Set exercise:
Pick out each line in the entries below that contains the word "pixels", and copy those lines.

Records drawn from a collection:
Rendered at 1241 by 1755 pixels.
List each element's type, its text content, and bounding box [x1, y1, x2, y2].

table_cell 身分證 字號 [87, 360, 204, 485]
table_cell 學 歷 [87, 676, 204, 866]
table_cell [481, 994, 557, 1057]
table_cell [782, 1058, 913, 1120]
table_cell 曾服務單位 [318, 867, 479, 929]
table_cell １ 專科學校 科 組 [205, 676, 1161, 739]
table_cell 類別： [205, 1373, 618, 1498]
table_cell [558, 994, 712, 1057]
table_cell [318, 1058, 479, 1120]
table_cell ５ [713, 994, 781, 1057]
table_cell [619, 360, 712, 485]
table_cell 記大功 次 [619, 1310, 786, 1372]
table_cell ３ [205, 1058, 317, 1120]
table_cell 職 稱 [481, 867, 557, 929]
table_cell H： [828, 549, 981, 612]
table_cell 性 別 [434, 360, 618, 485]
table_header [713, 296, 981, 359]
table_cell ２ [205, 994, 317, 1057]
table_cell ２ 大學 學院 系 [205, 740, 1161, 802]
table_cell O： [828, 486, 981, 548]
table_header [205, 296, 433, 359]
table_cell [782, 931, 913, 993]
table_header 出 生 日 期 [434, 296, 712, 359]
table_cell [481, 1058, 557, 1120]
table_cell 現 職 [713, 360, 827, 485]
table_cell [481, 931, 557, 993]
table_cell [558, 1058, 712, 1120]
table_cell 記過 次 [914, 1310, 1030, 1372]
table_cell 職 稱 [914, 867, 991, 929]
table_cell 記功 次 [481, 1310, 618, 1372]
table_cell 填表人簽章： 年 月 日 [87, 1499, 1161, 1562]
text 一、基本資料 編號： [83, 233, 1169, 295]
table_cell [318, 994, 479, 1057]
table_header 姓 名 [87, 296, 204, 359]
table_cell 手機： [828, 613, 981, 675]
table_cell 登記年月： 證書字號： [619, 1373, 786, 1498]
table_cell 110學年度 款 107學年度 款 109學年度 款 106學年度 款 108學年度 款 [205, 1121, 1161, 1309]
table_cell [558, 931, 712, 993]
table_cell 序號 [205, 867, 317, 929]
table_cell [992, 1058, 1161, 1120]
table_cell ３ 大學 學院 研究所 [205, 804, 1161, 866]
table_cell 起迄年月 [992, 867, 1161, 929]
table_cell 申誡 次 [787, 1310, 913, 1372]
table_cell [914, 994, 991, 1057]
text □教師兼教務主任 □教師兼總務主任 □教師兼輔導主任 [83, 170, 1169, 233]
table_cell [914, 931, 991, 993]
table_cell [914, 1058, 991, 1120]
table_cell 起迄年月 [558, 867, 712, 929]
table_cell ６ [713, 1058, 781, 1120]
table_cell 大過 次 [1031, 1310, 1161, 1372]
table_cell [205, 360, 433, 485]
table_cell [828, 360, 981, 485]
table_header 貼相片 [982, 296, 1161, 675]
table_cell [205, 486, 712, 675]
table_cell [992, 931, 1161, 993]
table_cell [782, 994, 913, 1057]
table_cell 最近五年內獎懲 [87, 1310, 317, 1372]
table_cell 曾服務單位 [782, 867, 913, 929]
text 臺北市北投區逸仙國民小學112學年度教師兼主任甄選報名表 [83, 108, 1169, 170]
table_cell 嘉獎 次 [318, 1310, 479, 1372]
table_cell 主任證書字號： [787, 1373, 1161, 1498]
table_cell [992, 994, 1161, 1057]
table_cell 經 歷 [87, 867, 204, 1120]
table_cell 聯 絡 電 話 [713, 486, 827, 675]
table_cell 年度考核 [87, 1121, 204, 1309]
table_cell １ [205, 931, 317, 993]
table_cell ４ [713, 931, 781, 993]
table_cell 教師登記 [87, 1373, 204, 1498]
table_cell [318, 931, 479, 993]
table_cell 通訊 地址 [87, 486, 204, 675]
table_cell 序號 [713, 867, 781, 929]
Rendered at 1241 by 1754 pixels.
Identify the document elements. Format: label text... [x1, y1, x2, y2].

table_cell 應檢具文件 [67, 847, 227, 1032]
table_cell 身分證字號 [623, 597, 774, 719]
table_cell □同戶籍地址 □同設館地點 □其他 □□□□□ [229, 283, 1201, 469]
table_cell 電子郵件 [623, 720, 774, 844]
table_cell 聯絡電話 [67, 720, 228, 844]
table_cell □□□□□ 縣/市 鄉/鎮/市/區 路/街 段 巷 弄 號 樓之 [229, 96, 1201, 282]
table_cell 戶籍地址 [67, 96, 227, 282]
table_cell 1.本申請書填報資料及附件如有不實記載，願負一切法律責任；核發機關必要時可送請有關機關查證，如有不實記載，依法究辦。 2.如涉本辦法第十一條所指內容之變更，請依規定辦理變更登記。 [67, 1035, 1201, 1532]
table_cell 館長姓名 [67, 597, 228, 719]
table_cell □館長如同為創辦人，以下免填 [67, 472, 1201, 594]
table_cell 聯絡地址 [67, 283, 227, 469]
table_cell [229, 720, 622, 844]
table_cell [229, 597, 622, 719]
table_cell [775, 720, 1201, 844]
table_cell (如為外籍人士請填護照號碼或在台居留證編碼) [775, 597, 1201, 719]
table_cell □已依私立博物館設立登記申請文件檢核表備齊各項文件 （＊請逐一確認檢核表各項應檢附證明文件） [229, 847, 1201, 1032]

Written reply:
Rendered at 1241 by 1755 pixels.
Rendered at 1241 by 1754 pixels.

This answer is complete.